To do
Only the pictures should be dropped; copy the rest of the entries exactly.

-*-

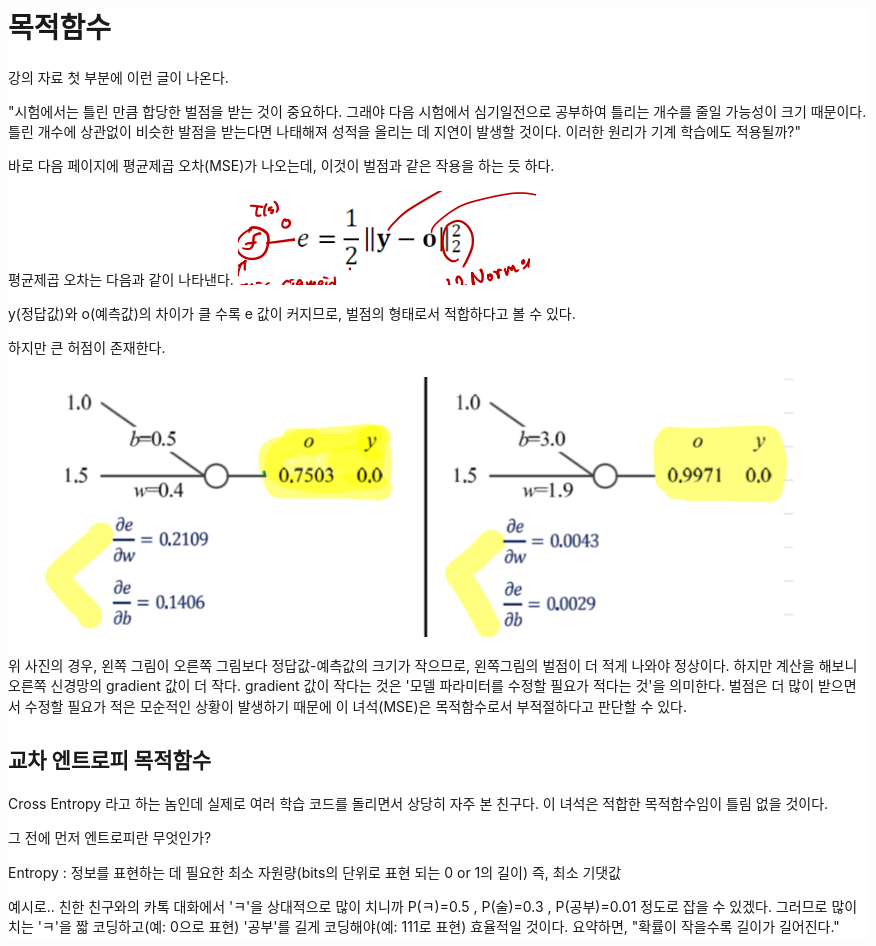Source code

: # 목적함수

강의 자료 첫 부분에 이런 글이 나온다.

"시험에서는 틀린 만큼 합당한 벌점을 받는 것이 중요하다. 그래야 다음 시험에서 심기일전으로 공부하여 틀리는 개수를 줄일 가능성이 크기 때문이다. 틀린 개수에 상관없이 비슷한 발점을 받는다면 나태해져 성적을 올리는 데 지연이 발생할 것이다. 이러한 원리가 기계 학습에도 적용될까?"

바로 다음 페이지에 평균제곱 오차(MSE)가 나오는데, 이것이 벌점과 같은 작용을 하는 듯 하다.

평균제곱 오차는 다음과 같이 나타낸다.
![alt text](img/딥러닝_최적화/image.png)

y(정답값)와 o(예측값)의 차이가 클 수록 e 값이 커지므로, 벌점의 형태로서 적합하다고 볼 수 있다.

하지만 큰 허점이 존재한다.

![alt text](img/딥러닝_최적화/image1.png)

위 사진의 경우, 왼쪽 그림이 오른쪽 그림보다 정답값-예측값의 크기가 작으므로, 왼쪽그림의 벌점이 더 적게 나와야 정상이다.
하지만 계산을 해보니 오른쪽 신경망의 gradient 값이 더 작다.
gradient 값이 작다는 것은 '모델 파라미터를 수정할 필요가 적다는 것'을 의미한다.
벌점은 더 많이 받으면서 수정할 필요가 적은 모순적인 상황이 발생하기 때문에 이 녀석(MSE)은 목적함수로서 부적절하다고 판단할 수 있다.

## 교차 엔트로피 목적함수

Cross Entropy 라고 하는 놈인데 실제로 여러 학습 코드를 돌리면서 상당히 자주 본 친구다.
이 녀석은 적합한 목적함수임이 틀림 없을 것이다.

그 전에 먼저 엔트로피란 무엇인가?

Entropy : 정보를 표현하는 데 필요한 최소 자원량(bits의 단위로 표현 되는 0 or 1의 길이) 즉, 최소 기댓값

예시로.. 친한 친구와의 카톡 대화에서 'ㅋ'을 상대적으로 많이 치니까 P(ㅋ)=0.5 , P(술)=0.3 , P(공부)=0.01 정도로 잡을 수 있겠다.
그러므로 많이 치는 'ㅋ'을 짧 코딩하고(예: 0으로 표현) '공부'를 길게 코딩해야(예: 111로 표현) 효율적일 것이다.
요약하면, "확률이 작을수록 길이가 길어진다." 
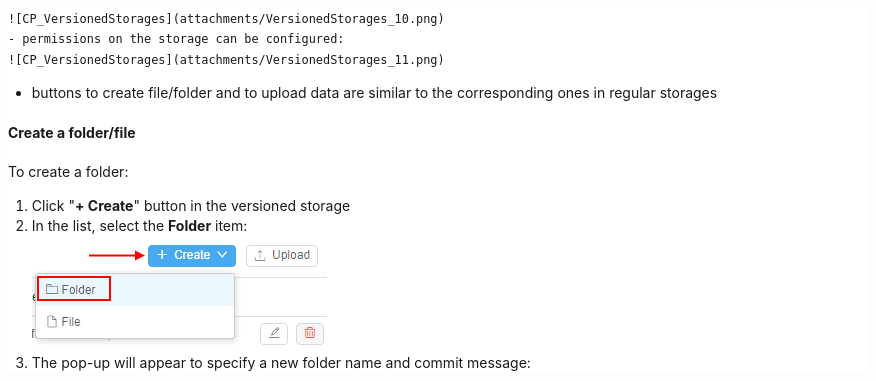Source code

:     ![CP_VersionedStorages](attachments/VersionedStorages_10.png)
    - permissions on the storage can be configured:  
    ![CP_VersionedStorages](attachments/VersionedStorages_11.png)
- buttons to create file/folder and to upload data are similar to the corresponding ones in regular storages

#### Create a folder/file

To create a folder:

1. Click "**+ Create**" button in the versioned storage
2. In the list, select the **Folder** item:  
    ![CP_VersionedStorages](attachments/VersionedStorages_12.png)
3. The pop-up will appear to specify a new folder name and commit message:  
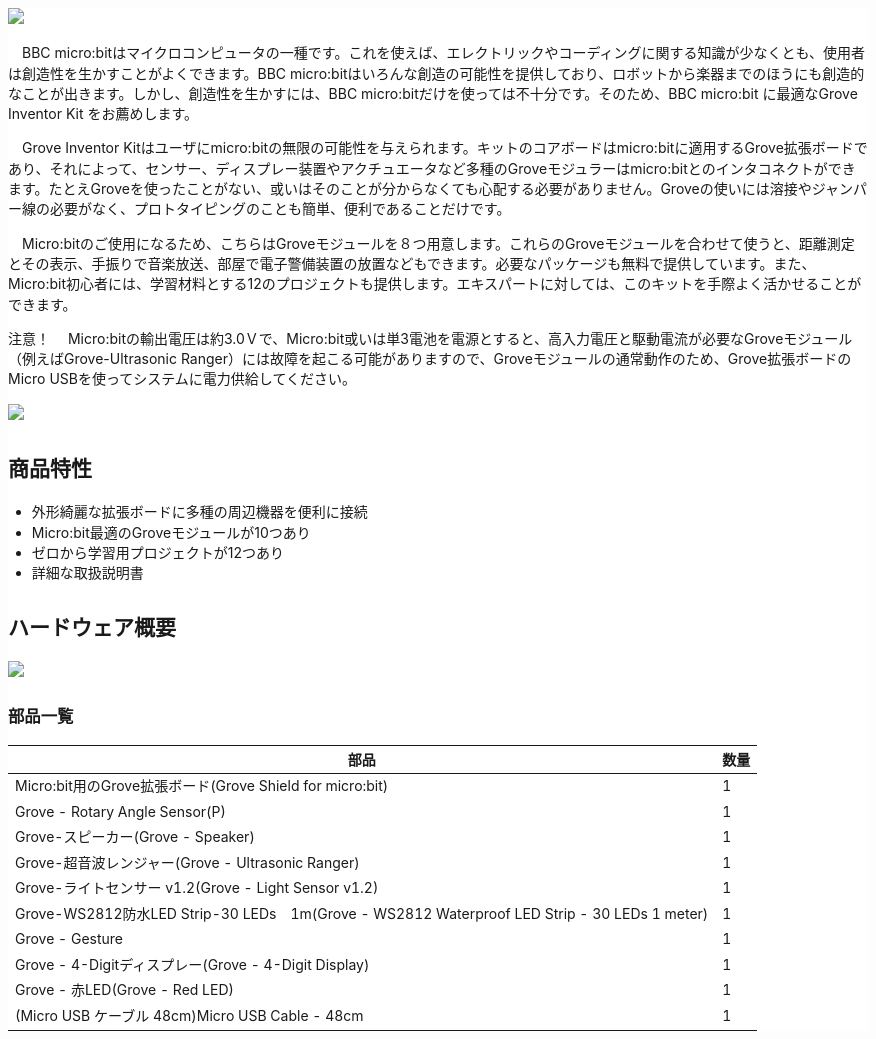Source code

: <title>マイクロビット用Grove入門キット - Grove Inventor Kit for micro:bit - Seeed Japanese Wiki</title>
<meta name="description" content="BBC micro:bitはマイクロコンピュータの一種です。これを使えば、エレクトリックやコーディングに関する知識が少なくとも、使用者は創造性を生かすことがよくできます。しかし、創造性を生かすには、BBC micro:bitだけを使っては不十分です。そのため、BBC micro:bit に最適なGrove Inventor Kit をお薦めします。">
<meta name="author" content="minxuan">


![](https://github.com/SeeedDocument/Grove_kit_for_microbit/raw/master/img/zoro_im_kitbox.jpg)
 　　
      
      
　BBC micro:bitはマイクロコンピュータの一種です。これを使えば、エレクトリックやコーディングに関する知識が少なくとも、使用者は創造性を生かすことがよくできます。BBC micro:bitはいろんな創造の可能性を提供しており、ロボットから楽器までのほうにも創造的なことが出きます。しかし、創造性を生かすには、BBC micro:bitだけを使っては不十分です。そのため、BBC micro:bit に最適なGrove Inventor Kit をお薦めします。


　Grove Inventor Kitはユーザにmicro:bitの無限の可能性を与えられます。キットのコアボードはmicro:bitに適用するGrove拡張ボードであり、それによって、センサー、ディスプレー装置やアクチュエータなど多種のGroveモジュラーはmicro:bitとのインタコネクトができます。たとえGroveを使ったことがない、或いはそのことが分からなくても心配する必要がありません。Groveの使いには溶接やジャンパー線の必要がなく、プロトタイピングのことも簡単、便利であることだけです。　　

　Micro:bitのご使用になるため、こちらはGroveモジュールを８つ用意します。これらのGroveモジュールを合わせて使うと、距離測定とその表示、手振りで音楽放送、部屋で電子警備装置の放置などもできます。必要なパッケージも無料で提供しています。また、Micro:bit初心者には、学習材料とする12のプロジェクトも提供します。エキスパートに対しては、このキットを手際よく活かせることができます。

注意！
    　Micro:bitの輸出電圧は約3.0Ｖで、Micro:bit或いは単3電池を電源とすると、高入力電圧と駆動電流が必要なGroveモジュール（例えばGrove-Ultrasonic Ranger）には故障を起こる可能がありますので、Groveモジュールの通常動作のため、Grove拡張ボードのMicro USBを使ってシステムに電力供給してください。





[![](https://github.com/SeeedDocument/Seeed-WiKi/raw/master/docs/images/300px-Get_One_Now_Banner-ragular.png)](https://jp.seeedstudio.com/Grove-Inventor-Kit-for-micro%3Abit-p-2891.html)

## 商品特性
  
  - 外形綺麗な拡張ボードに多種の周辺機器を便利に接続
  - Micro:bit最適のGroveモジュールが10つあり
  - ゼロから学習用プロジェクトが12つあり
  - 詳細な取扱説明書

## ハードウェア概要


![](https://github.com/SeeedDocument/Grove_kit_for_microbit/raw/master/img/first_im.jpg)



### 部品一覧


| 部品 | 数量 |
|--------------------------|-----|
|Micro:bit用のGrove拡張ボード(Grove Shield for micro:bit)|  1  |
|Grove - Rotary Angle Sensor(P)| 1 |
|Grove-スピーカー(Grove - Speaker) | 1 |
|Grove-超音波レンジャー(Grove - Ultrasonic Ranger)| 1 |
|Grove-ライトセンサー v1.2(Grove - Light Sensor v1.2)| 1 |
|Grove-WS2812防水LED Strip-30 LEDs　1m(Grove - WS2812 Waterproof LED Strip - 30 LEDs 1 meter)| 1 |
|Grove - Gesture | 1 |
|Grove -  4-Digitディスプレー(Grove - 4-Digit Display)| 1 |
|Grove - 赤LED(Grove - Red LED)| 1 |
|(Micro USB ケーブル 48cm)Micro USB Cable - 48cm| 1 |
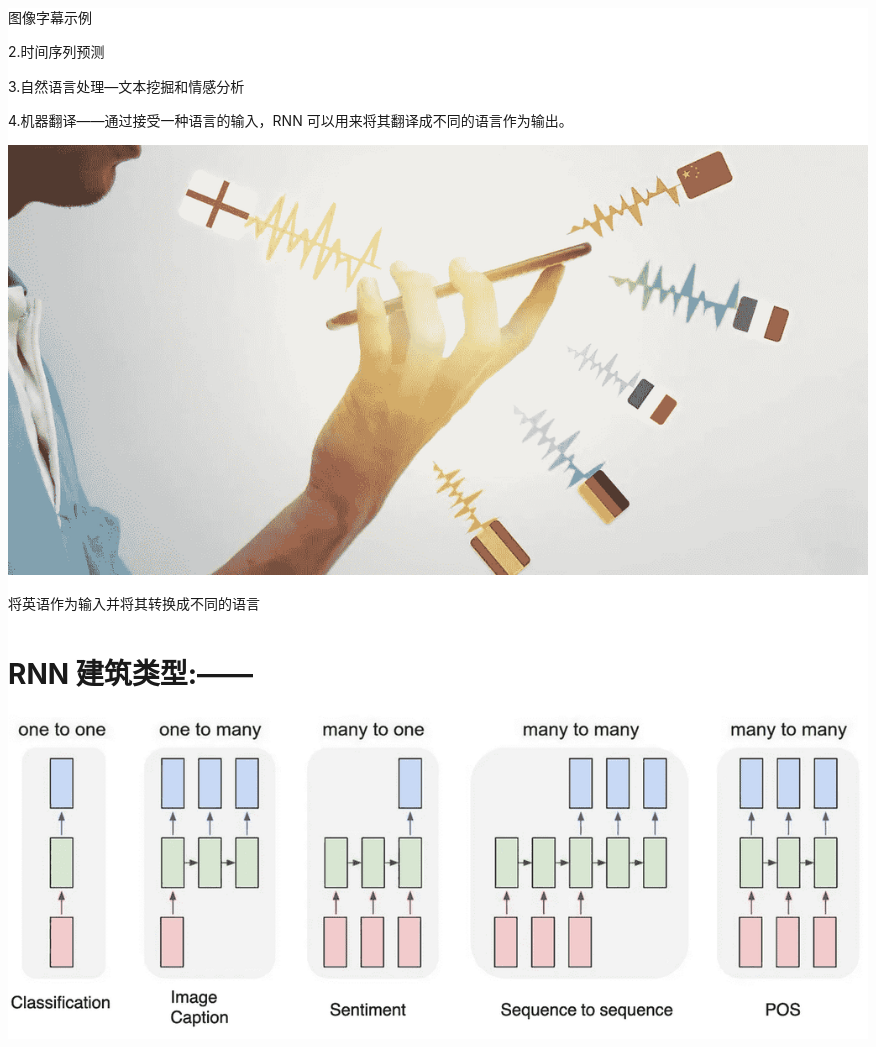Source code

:图像字幕示例

2.时间序列预测

3.自然语言处理—文本挖掘和情感分析

4.机器翻译——通过接受一种语言的输入，RNN 可以用来将其翻译成不同的语言作为输出。

![](img/38045ae985ebff06296d0000306d17ff.png)

将英语作为输入并将其转换成不同的语言

# **RNN 建筑类型:——**

![](img/b6f5c4e3a7b5f18014777302cca27ff6.png)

-*-

Response area
Source code

: # 목적함수

강의 자료 첫 부분에 이런 글이 나온다.

"시험에서는 틀린 만큼 합당한 벌점을 받는 것이 중요하다. 그래야 다음 시험에서 심기일전으로 공부하여 틀리는 개수를 줄일 가능성이 크기 때문이다. 틀린 개수에 상관없이 비슷한 발점을 받는다면 나태해져 성적을 올리는 데 지연이 발생할 것이다. 이러한 원리가 기계 학습에도 적용될까?"

바로 다음 페이지에 평균제곱 오차(MSE)가 나오는데, 이것이 벌점과 같은 작용을 하는 듯 하다.

평균제곱 오차는 다음과 같이 나타낸다.
![alt text](img/딥러닝_최적화/image.png)

y(정답값)와 o(예측값)의 차이가 클 수록 e 값이 커지므로, 벌점의 형태로서 적합하다고 볼 수 있다.

하지만 큰 허점이 존재한다.

![alt text](img/딥러닝_최적화/image1.png)

위 사진의 경우, 왼쪽 그림이 오른쪽 그림보다 정답값-예측값의 크기가 작으므로, 왼쪽그림의 벌점이 더 적게 나와야 정상이다.
하지만 계산을 해보니 오른쪽 신경망의 gradient 값이 더 작다.
gradient 값이 작다는 것은 '모델 파라미터를 수정할 필요가 적다는 것'을 의미한다.
벌점은 더 많이 받으면서 수정할 필요가 적은 모순적인 상황이 발생하기 때문에 이 녀석(MSE)은 목적함수로서 부적절하다고 판단할 수 있다.

## 교차 엔트로피 목적함수

Cross Entropy 라고 하는 놈인데 실제로 여러 학습 코드를 돌리면서 상당히 자주 본 친구다.
이 녀석은 적합한 목적함수임이 틀림 없을 것이다.

그 전에 먼저 엔트로피란 무엇인가?

Entropy : 정보를 표현하는 데 필요한 최소 자원량(bits의 단위로 표현 되는 0 or 1의 길이) 즉, 최소 기댓값

예시로.. 친한 친구와의 카톡 대화에서 'ㅋ'을 상대적으로 많이 치니까 P(ㅋ)=0.5 , P(술)=0.3 , P(공부)=0.01 정도로 잡을 수 있겠다.
그러므로 많이 치는 'ㅋ'을 짧 코딩하고(예: 0으로 표현) '공부'를 길게 코딩해야(예: 111로 표현) 효율적일 것이다.
요약하면, "확률이 작을수록 길이가 길어진다." 
Source code

:     ![CP_VersionedStorages](attachments/VersionedStorages_10.png)
    - permissions on the storage can be configured:  
    ![CP_VersionedStorages](attachments/VersionedStorages_11.png)
- buttons to create file/folder and to upload data are similar to the corresponding ones in regular storages

#### Create a folder/file

To create a folder:

1. Click "**+ Create**" button in the versioned storage
2. In the list, select the **Folder** item:  
    ![CP_VersionedStorages](attachments/VersionedStorages_12.png)
3. The pop-up will appear to specify a new folder name and commit message:  
Source code

: <title>マイクロビット用Grove入門キット - Grove Inventor Kit for micro:bit - Seeed Japanese Wiki</title>
<meta name="description" content="BBC micro:bitはマイクロコンピュータの一種です。これを使えば、エレクトリックやコーディングに関する知識が少なくとも、使用者は創造性を生かすことがよくできます。しかし、創造性を生かすには、BBC micro:bitだけを使っては不十分です。そのため、BBC micro:bit に最適なGrove Inventor Kit をお薦めします。">
<meta name="author" content="minxuan">


![](https://github.com/SeeedDocument/Grove_kit_for_microbit/raw/master/img/zoro_im_kitbox.jpg)
 　　
      
      
　BBC micro:bitはマイクロコンピュータの一種です。これを使えば、エレクトリックやコーディングに関する知識が少なくとも、使用者は創造性を生かすことがよくできます。BBC micro:bitはいろんな創造の可能性を提供しており、ロボットから楽器までのほうにも創造的なことが出きます。しかし、創造性を生かすには、BBC micro:bitだけを使っては不十分です。そのため、BBC micro:bit に最適なGrove Inventor Kit をお薦めします。


　Grove Inventor Kitはユーザにmicro:bitの無限の可能性を与えられます。キットのコアボードはmicro:bitに適用するGrove拡張ボードであり、それによって、センサー、ディスプレー装置やアクチュエータなど多種のGroveモジュラーはmicro:bitとのインタコネクトができます。たとえGroveを使ったことがない、或いはそのことが分からなくても心配する必要がありません。Groveの使いには溶接やジャンパー線の必要がなく、プロトタイピングのことも簡単、便利であることだけです。　　

　Micro:bitのご使用になるため、こちらはGroveモジュールを８つ用意します。これらのGroveモジュールを合わせて使うと、距離測定とその表示、手振りで音楽放送、部屋で電子警備装置の放置などもできます。必要なパッケージも無料で提供しています。また、Micro:bit初心者には、学習材料とする12のプロジェクトも提供します。エキスパートに対しては、このキットを手際よく活かせることができます。

注意！
    　Micro:bitの輸出電圧は約3.0Ｖで、Micro:bit或いは単3電池を電源とすると、高入力電圧と駆動電流が必要なGroveモジュール（例えばGrove-Ultrasonic Ranger）には故障を起こる可能がありますので、Groveモジュールの通常動作のため、Grove拡張ボードのMicro USBを使ってシステムに電力供給してください。





[![](https://github.com/SeeedDocument/Seeed-WiKi/raw/master/docs/images/300px-Get_One_Now_Banner-ragular.png)](https://jp.seeedstudio.com/Grove-Inventor-Kit-for-micro%3Abit-p-2891.html)

## 商品特性
  
  - 外形綺麗な拡張ボードに多種の周辺機器を便利に接続
  - Micro:bit最適のGroveモジュールが10つあり
  - ゼロから学習用プロジェクトが12つあり
  - 詳細な取扱説明書

## ハードウェア概要


![](https://github.com/SeeedDocument/Grove_kit_for_microbit/raw/master/img/first_im.jpg)



### 部品一覧


| 部品 | 数量 |
|--------------------------|-----|
|Micro:bit用のGrove拡張ボード(Grove Shield for micro:bit)|  1  |
|Grove - Rotary Angle Sensor(P)| 1 |
|Grove-スピーカー(Grove - Speaker) | 1 |
|Grove-超音波レンジャー(Grove - Ultrasonic Ranger)| 1 |
|Grove-ライトセンサー v1.2(Grove - Light Sensor v1.2)| 1 |
|Grove-WS2812防水LED Strip-30 LEDs　1m(Grove - WS2812 Waterproof LED Strip - 30 LEDs 1 meter)| 1 |
|Grove - Gesture | 1 |
|Grove -  4-Digitディスプレー(Grove - 4-Digit Display)| 1 |
|Grove - 赤LED(Grove - Red LED)| 1 |
|(Micro USB ケーブル 48cm)Micro USB Cable - 48cm| 1 |
Source code

:图像字幕示例

2.时间序列预测

3.自然语言处理—文本挖掘和情感分析

4.机器翻译——通过接受一种语言的输入，RNN 可以用来将其翻译成不同的语言作为输出。

![](img/38045ae985ebff06296d0000306d17ff.png)

将英语作为输入并将其转换成不同的语言

# **RNN 建筑类型:——**

![](img/b6f5c4e3a7b5f18014777302cca27ff6.png)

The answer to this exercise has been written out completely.